What the actual version does extra

The naive version above counts. The version I run now does a few more things, all of which were responses to a real frustration:

It groups by extracted fields. If a pattern has named captures, the counts are kept per distinct value. So failed_login produces a per-user, per-source count, not just a total. This is the thing that lets me see "all 8,412 failed logins are for user root from a single source" rather than "8,412 failed logins".

It bounds the report to a date range. Default: last 24 hours. Override with --since and --until.

It supports threshold-only output. --min-count 10 excludes patterns that have fewer than 10 hits. This is the difference between a digest with 200 lines (most of which are single events) and a digest with 12 lines that highlight what is actually unusual.

It runs from cron and emails me. Every morning at 6 AM, the previous 24 hours of logs are summarised and mailed to me. The reading takes 90 seconds.

What it has actually caught

A fortnight of running this on my own modest infrastructure has caught:

Two days when failed login attempts to SSH spiked to over a thousand from a single IP. (A scanner running through a list of common passwords. Failed, harmlessly, because I disabled password authentication.)
A handful of GET requests with very long URLs, characteristic of buffer overflow attempts against IIS. (Not directed at me — I do not run IIS — but the scanner clearly does not check what server it is hitting first.)
One genuinely interesting case where a script kiddie was probing for vulnerable versions of about 30 different CGI scripts in turn from the same IP. The pattern of probes told me they were running a mass scanner; the timing told me they were going through a long list slowly to avoid rate-limiting.

None of these are emergencies. All of them are the kind of activity a sensible operator wants to be aware of. Without the scanner, I would not have been.

What this kind of tool is not good at

Three things, in increasing order of severity.

Real-time alerting. This is a daily-batch tool. If something needs to wake you up at 3 AM, you want a different system. The right architecture is a fast in-line filter (something like tail -F | grep) that pages on truly urgent patterns, plus this kind of digest for everything else.

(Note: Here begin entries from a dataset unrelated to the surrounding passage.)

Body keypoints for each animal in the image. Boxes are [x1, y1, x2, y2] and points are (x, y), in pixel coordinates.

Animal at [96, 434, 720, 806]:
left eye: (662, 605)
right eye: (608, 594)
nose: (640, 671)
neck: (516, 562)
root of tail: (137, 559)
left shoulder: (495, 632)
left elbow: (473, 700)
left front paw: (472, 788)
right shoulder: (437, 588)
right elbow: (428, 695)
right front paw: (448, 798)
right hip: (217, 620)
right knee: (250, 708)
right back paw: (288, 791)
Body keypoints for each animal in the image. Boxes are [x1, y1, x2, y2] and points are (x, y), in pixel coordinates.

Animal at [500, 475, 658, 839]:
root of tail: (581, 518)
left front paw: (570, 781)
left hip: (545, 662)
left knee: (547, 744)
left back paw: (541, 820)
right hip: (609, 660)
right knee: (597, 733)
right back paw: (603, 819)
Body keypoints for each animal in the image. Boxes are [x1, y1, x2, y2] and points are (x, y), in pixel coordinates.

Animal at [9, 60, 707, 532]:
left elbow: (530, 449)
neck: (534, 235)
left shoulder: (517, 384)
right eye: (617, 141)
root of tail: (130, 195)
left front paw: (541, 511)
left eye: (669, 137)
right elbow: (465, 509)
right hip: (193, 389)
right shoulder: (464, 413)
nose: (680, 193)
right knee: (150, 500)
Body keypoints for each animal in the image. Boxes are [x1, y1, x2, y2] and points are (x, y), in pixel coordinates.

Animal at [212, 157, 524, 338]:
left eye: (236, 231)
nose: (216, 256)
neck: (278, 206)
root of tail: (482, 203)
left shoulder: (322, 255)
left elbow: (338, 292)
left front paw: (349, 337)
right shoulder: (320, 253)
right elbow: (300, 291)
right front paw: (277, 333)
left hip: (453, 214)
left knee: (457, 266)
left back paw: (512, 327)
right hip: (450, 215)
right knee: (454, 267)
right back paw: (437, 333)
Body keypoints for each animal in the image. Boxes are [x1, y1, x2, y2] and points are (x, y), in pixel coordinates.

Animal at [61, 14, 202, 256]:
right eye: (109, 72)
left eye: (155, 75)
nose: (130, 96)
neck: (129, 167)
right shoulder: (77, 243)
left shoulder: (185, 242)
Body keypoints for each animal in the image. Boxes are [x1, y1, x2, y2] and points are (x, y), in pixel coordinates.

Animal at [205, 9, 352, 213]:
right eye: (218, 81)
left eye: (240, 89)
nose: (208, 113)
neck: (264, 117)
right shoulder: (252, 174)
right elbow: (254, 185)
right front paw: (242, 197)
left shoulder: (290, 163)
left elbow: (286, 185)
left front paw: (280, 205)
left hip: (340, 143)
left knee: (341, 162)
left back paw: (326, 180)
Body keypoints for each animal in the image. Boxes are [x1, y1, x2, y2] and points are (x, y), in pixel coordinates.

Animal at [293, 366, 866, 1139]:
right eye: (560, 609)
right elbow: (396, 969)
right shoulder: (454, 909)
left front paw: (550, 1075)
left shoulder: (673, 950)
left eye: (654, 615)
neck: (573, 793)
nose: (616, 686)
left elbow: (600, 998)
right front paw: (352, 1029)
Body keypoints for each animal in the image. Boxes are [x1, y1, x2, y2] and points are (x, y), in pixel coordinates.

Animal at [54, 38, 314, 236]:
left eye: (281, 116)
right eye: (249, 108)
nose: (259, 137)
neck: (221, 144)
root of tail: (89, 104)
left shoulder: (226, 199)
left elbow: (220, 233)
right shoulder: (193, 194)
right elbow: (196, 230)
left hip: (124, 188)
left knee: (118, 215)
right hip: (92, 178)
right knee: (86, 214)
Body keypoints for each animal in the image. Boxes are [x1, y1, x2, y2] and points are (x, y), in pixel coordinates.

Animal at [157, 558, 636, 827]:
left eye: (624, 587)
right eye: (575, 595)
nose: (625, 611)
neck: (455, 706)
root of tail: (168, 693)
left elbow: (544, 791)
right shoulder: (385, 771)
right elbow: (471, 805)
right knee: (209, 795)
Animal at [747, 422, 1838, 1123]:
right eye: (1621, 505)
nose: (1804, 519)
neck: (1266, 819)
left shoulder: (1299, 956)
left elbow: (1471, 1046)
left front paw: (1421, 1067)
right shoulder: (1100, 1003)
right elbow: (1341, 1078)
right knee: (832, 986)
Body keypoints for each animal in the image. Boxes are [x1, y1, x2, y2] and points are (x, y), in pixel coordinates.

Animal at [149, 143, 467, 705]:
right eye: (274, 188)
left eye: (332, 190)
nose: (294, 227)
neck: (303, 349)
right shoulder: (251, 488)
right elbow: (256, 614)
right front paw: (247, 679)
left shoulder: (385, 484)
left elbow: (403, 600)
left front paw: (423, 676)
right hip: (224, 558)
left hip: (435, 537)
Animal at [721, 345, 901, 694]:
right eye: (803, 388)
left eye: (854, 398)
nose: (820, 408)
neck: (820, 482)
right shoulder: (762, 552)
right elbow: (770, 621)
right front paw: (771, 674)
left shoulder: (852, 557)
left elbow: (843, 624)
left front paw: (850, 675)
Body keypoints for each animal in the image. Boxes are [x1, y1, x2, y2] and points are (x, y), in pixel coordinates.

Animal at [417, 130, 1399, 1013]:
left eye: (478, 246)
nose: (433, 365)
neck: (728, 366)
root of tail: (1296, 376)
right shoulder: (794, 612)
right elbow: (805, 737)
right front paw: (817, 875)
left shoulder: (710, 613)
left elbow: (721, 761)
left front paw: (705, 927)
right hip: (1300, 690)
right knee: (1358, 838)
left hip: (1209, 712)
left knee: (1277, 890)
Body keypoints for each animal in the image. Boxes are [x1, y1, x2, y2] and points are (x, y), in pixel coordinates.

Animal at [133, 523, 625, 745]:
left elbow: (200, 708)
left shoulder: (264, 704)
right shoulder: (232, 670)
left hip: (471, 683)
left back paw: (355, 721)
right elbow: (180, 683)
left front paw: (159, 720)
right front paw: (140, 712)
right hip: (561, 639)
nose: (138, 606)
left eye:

Behavioural baselines. The scanner cannot tell that yesterday was unusual unless you encode "unusual" as an explicit threshold. Most genuinely interesting attacks would not match a static threshold; they look normal in absolute terms but unusual compared to the baseline for that user/host/time. Real intrusion detection — the academic kind — has been working on this for years and is hard.

Cross-log correlation. Each log is processed independently. If an attacker is probing me on the web, then trying SSH, then sending mail spam, three different logs each show one phase. The scanner does not connect them. Doing so well requires a more sophisticated data structure than a per-pattern count.

For the level of threat I am facing, the scanner is enough. For something more serious, the next stop is real intrusion detection, with Snort on the network and a more sophisticated analysis layer above the logs.

A small philosophical aside

The interesting thing about writing this scanner was not the writing. It was the choosing.

Deciding what patterns to alert on, what thresholds to set, what fields to extract — these are the actual work. The Perl is incidental. The same exercise in any other language — Python, awk, even shell — would produce a tool of similar utility. The discipline is in figuring out what you actually want to know.

This is the part that the commercial tools do not give you. They come with hundreds of preset rules; the rules are mostly fine; deciding which of them to enable for your environment is still your job. The tool only saves you the writing of the regexes.

Which is, at the end of the day, the easy part.